▶ **What this task involves**
Resume the forum thread on advice that seems too obvious to mention, picking up right after its last sentence.

▶ **Text provided**
▼
The example given in the article is "meet your new hires on the first day."
This was a new and shiny at one point in time. It's become new and shiny
again, because now someone is paying attention to it. But it will soon become
old and crufty, and then forgotten, unless one can manage to _enshrine_ it.

Find out where in the organizational vision this insight belongs. The
organizational vision is the new and shiny that stays new and shiny, because
everyone participates in and contributes to it.

This doesn't just happen. It's the job of upper management to keep the
organizational vision alive. If it doesn't, then it gets old and crufty, and
then forgotten, like everything else, until someone suddenly wakes up again
and says, "hey this would be really cool!"

This applies to personal life as well.

------
arikr
From patio11 on twitter:

[https://threadreaderapp.com/thread/936615043126370306.html](https://threadreaderapp.com/thread/936615043126370306.html)

Some people really benefit from hearing advice that everyone knows, for the
same reason we keep schools open despite every subject in them having been
taught before.

In that spirit, here's some quick Things Many People Find Too Obvious To Have
Told You Already.

Your idea is not valuable, at all. All value is in the execution. You think
you are an exception; you are not. You should not insist on an NDA to talk
about it; nobody serious will engage in contract review over an idea, and this
will mark you as clueless. Technologists tend to severely underestimate the
difficulty and expense of creating software, especially at companies which do
not have fully staffed industry leading engineering teams ("because software
is so easy there, amirite guys?")
▲
Extracted page text data:
▼
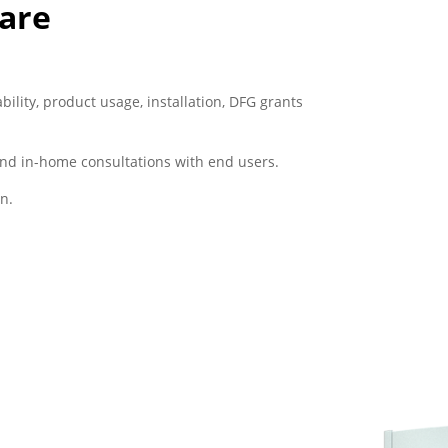
Care
bility, product usage, installation, DFG grants
nd in-home consultations with end users.
n.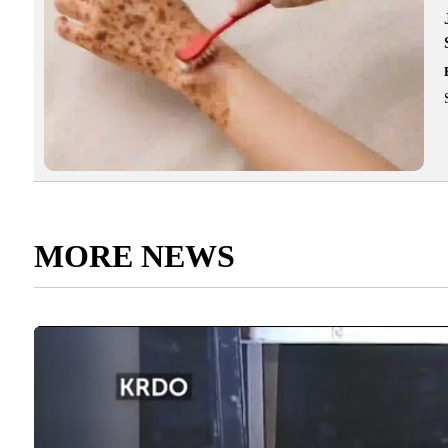
MORE NEWS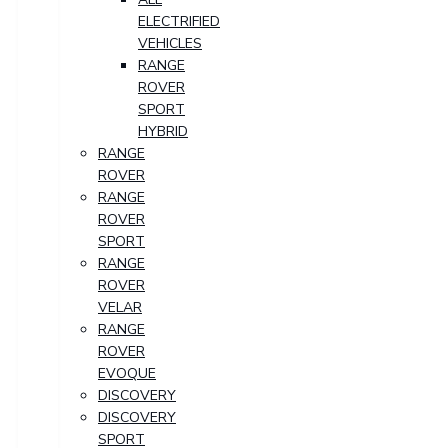
ELECTRIFIED
VEHICLES
RANGE
ROVER
SPORT
HYBRID
RANGE
ROVER
RANGE
ROVER
SPORT
RANGE
ROVER
VELAR
RANGE
ROVER
EVOQUE
DISCOVERY
DISCOVERY
SPORT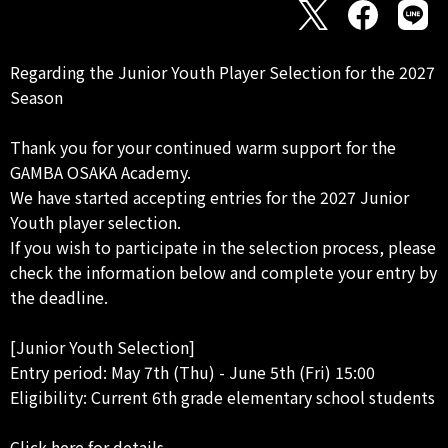
Regarding the Junior Youth Player Selection for the 2027
Season
Thank you for your continued warm support for the
GAMBA OSAKA Academy.
We have started accepting entries for the 2027 Junior
Youth player selection.
If you wish to participate in the selection process, please
check the information below and complete your entry by
the deadline.
[Junior Youth Selection]
Entry period: May 7th (Thu) - June 5th (Fri) 15:00
Eligibility: Current 6th grade elementary school students
Click here for details.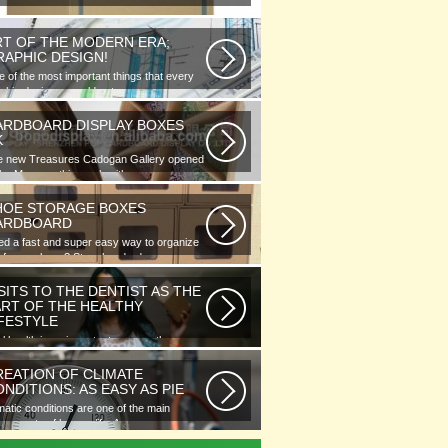
RT OF THE MODERN ERA;
RAPHIC DESIGN!
 of the most important things that every
phic designer would note...
ARDBOARD DISPLAY BOXES
K
e new Treasures Cadogan Gallery opened
the Museum this week with an...
HOE STORAGE BOXES
ARDBOARD
d a fast and super easy way to organize
 of your shoes? Store hundreds...
SITS TO THE DENTIST AS THE
ART OF THE HEALTHY
IFESTYLE
l health is as important as any other
ment of human well-being. To...
REATION OF CLIMATE
NDITIONS: AS EASY AS PIE
matic conditions are one of the main
ponents of human life. As you...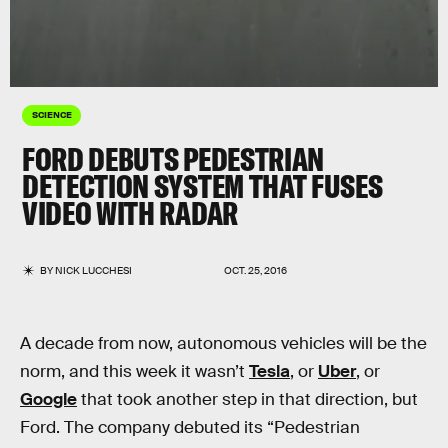
SCIENCE
FORD DEBUTS PEDESTRIAN
DETECTION SYSTEM THAT FUSES
VIDEO WITH RADAR
BY
NICK LUCCHESI
OCT. 25, 2016
A decade from now, autonomous vehicles will be the
norm, and this week it wasn’t
Tesla
, or
Uber
, or
Google
that took another step in that direction, but
Ford. The company debuted its “Pedestrian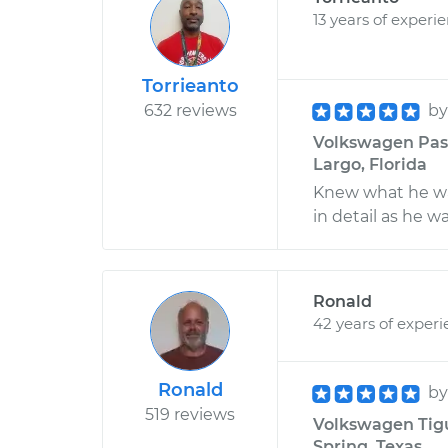
13 years of experi
Torrieanto
632 reviews
b
Volkswagen Passa
Largo, Florida
Knew what he wa
in detail as he w
Ronald
42 years of exper
Ronald
b
519 reviews
Volkswagen Tigua
Spring, Texas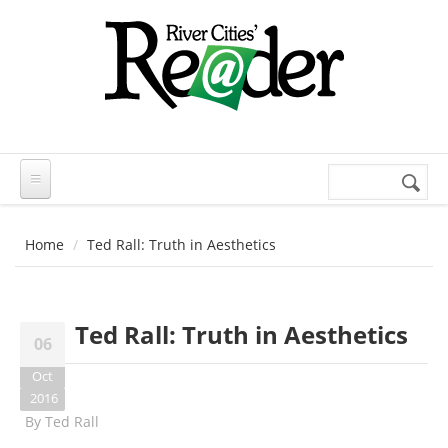
Skip to main content
Search
Search
form
Home
Ted Rall: Truth in Aesthetics
Ted Rall: Truth in Aesthetics
06
Oct
2016
By
Ted Rall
▲
▶ **Result of this exercise**
Charge more. Charge more still. Go on.

The press is a lossy and biased compression of events in the actual world, and
is singularly consumed with its own rituals, status games, and incentives. The
news necessarily fails to capture almost everything which happened yesterday.
What it says is important usually isn't.

Companies find it incredibly hard to reliably staff positions with hard-
working generalists who operate autonomously and have high risk tolerances.
This is not the modal employee, including at places which are justifiably
proud of the skill/diligence/etc of their employees.

The hardest problem in B2C is distribution. The hardest problem in B2B is
sales. AppAmaGooBookSoft are AppAmaGooBookSoft primarily because they have
mortal locks on distribution.

Everyone in Silicon Valley uses equity, and not debt, to fuel their growth
because debt is not available in sufficient quantities to poorly capitalized
companies without a strong history of adequate cash flows to service debt.

Investors in venture-back companies are purchasing a product. It is critically
important to understand that that product is growth. The reason tech is
favored as an asset class that it appears to be one of few sources of growth
available on the market at the moment at any price.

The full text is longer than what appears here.